The Byzantine garrison sent a message to Solomon, Géza and Ladislaus that they were willing to give up the citadel in exchange for sparing their lives. In response, the Hungarian monarch and the dukes guaranteed that in exchange for surrender the defenders would not be harmed. However, when most of the garrison, along with Niketas, surrendered to Géza, instead of the king, caused confusion and conflict among the Hungarians, in addition to the fact that in the sharing of the spoils that a quarrel arose between the king and the duke, which took place in Buziás, the estate of Vid. There, Solomon – on the counsel of Vid and his allies – granted only a quarter of the booty to Géza, who claimed its third part. Géza was greatly annoyed by this act. Thereafter the duke negotiated with the Byzantine envoys and set all the Byzantine captives – including Niketas – free without the king's consent. Géza entered into negotiations with the representatives of the Byzantine emperor – either Romanos IV Diogenes or Michael VII Doukas – excluding the king, behind his back, in order to conclude a peace treaty between them, which was achieved. Faced with this situation, Solomon was forced to acknowledge that the duke and the emperor had concluded an agreement through their envoys, bypassing his authority.

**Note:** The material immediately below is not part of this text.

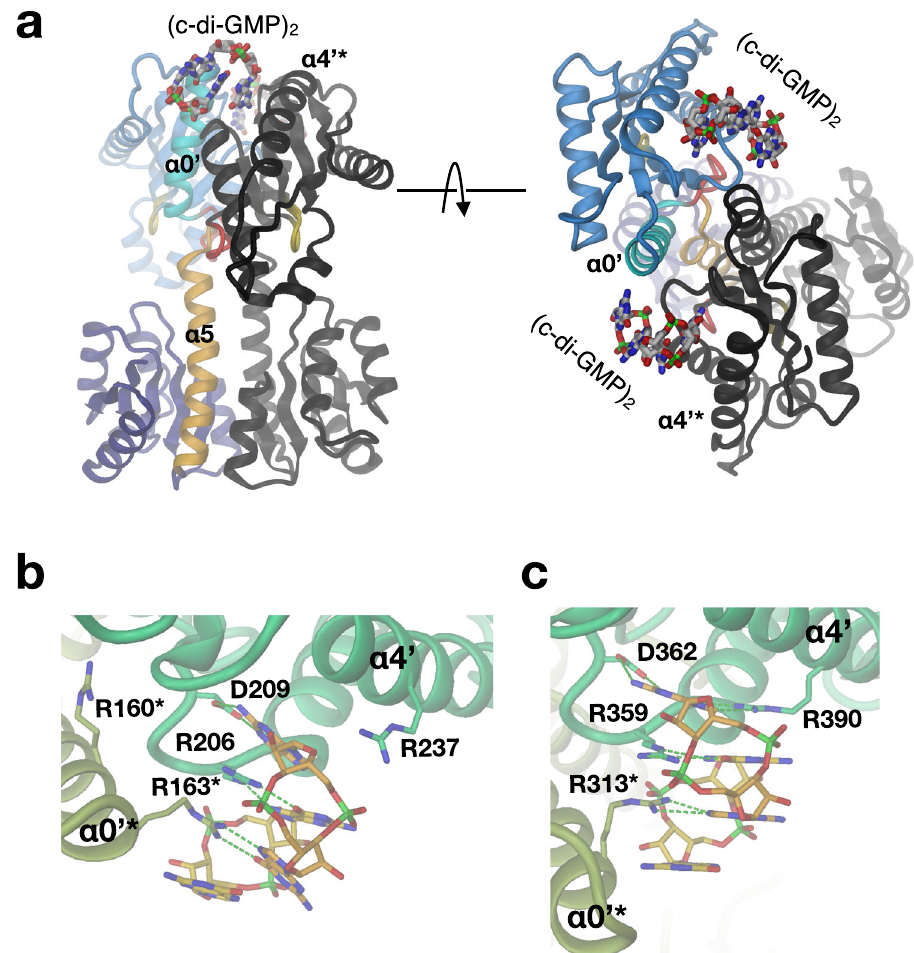
Fig. 8 Dimeric c-di-GMP cross-links the GGDEF domain of the dimer. a Side and top views of the DgcR/c-di-GMP complex (DgcR_inh). Representation as in Fig. 1b. b , c Detailed comparison of the c-di-GMP binding mode in DgcR ( b ) and PleD (2V0N) ( c ). Protomers are distinguished by colour hue. H-bonds are shown as green broken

Despite the intrigues and opposites, the Hungarian campaign into the Balkans continued in the next year. Although Géza accompanied the king on the new campaign, his brother Ladislaus stayed behind with half of the troops of their duchy. The Annales Posonienses claims that the Byzantines recaptured the fort of Belgrade through a stratagem in 1072. If this is reliable data, the success was short-lived, as the Hungarians retook the fortress during a campaign that year that reached as far as Naissos. The emerging civil war between Solomon and Géza made it impossible to continue the campaign against Byzantium and the Hungarians were thus unable to exploit the opportunities and advantages arising from the conquest. It is possible that the uprising of Georgi Voyteh, which attempted to restore the Bulgarian Empire, broke out following or in connection with the results of the Hungarian campaign.

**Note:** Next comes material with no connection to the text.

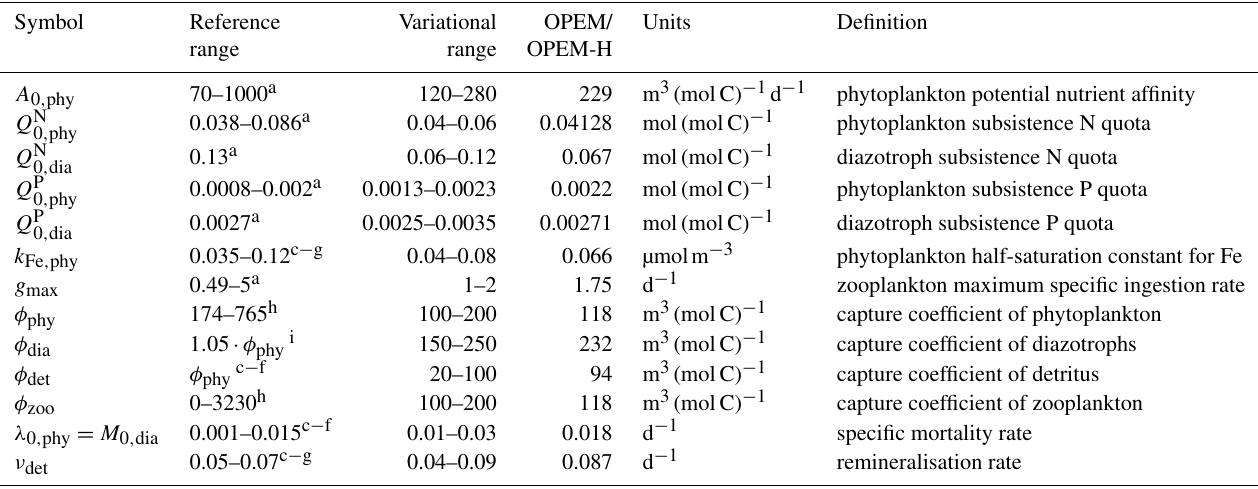
Table 1. Parameter names, reference and variational ranges, identified “best” values for the trade-off simulations (OPEM and OPEM-H), units, and definitions. Note that the trade-off simulations share the same parameter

As a conclusion of the civil war, Géza I deprived Solomon from his throne in 1074. The new monarch concluded an alliance with the Byzantine Empire against his rival and his ally, the Holy Roman Empire. Géza asked the Byzantine Emperor Michael VII Doukas for a crown and married a niece of Nikephoros Botaneiates, a close advisor of the emperor. Géza returned the occupied forts along the Danube – Belgrade and Sirmium – to the Byzantine Empire in exchange for peace and alliance. The fortress of Belgrade would become a battleground between the Byzantine Empire and the Kingdom of Hungary for more than a century.

==Literary tradition==
The text of the chronicle, which describes the events of the siege in relatively detail, follows that historiographical tradition which emerged in the Duchy of Normandy at the turn of the 11th and 12th centuries. Its style is similar to the Gesta Tancredi. The text presents all literary elements of contemporary warfare (combats, war machines, surrender, submission and distribution of spoils of war). Consequently, this passage of chronicle was written in the late 11th century or early 12th century.

Since the siege of Belgrade is presented in the context of dynastic conflicts and struggles for the Hungarian throne, which characterized the second half of the 11th-century Hungarian history during the era of Árpád dynasty, the text gives a prominent role to the personal characteristics of the characters. The monarch Solomon's royal authority and military effectiveness (though the latter is one of the most important virtues of a medieval ruler) are questioned as, in accordance with the chronicle's narration, the Byzantine garrison surrendered not to him, but to his cousin, Duke Géza. On the other hand, the text emphasizes that Géza was severely humiliated when he did not receive his share of the war booty. The text contains topological elements of the medieval narrative chanson de geste and the purpose of the text is to belittle Solomon's merits and highlight his negative qualities, while it emphasizes the virtues and legitimacy of Géza's lineage, thus, the authenticity of the circumstances surrounding the surrender of the castle's defenders is disputed.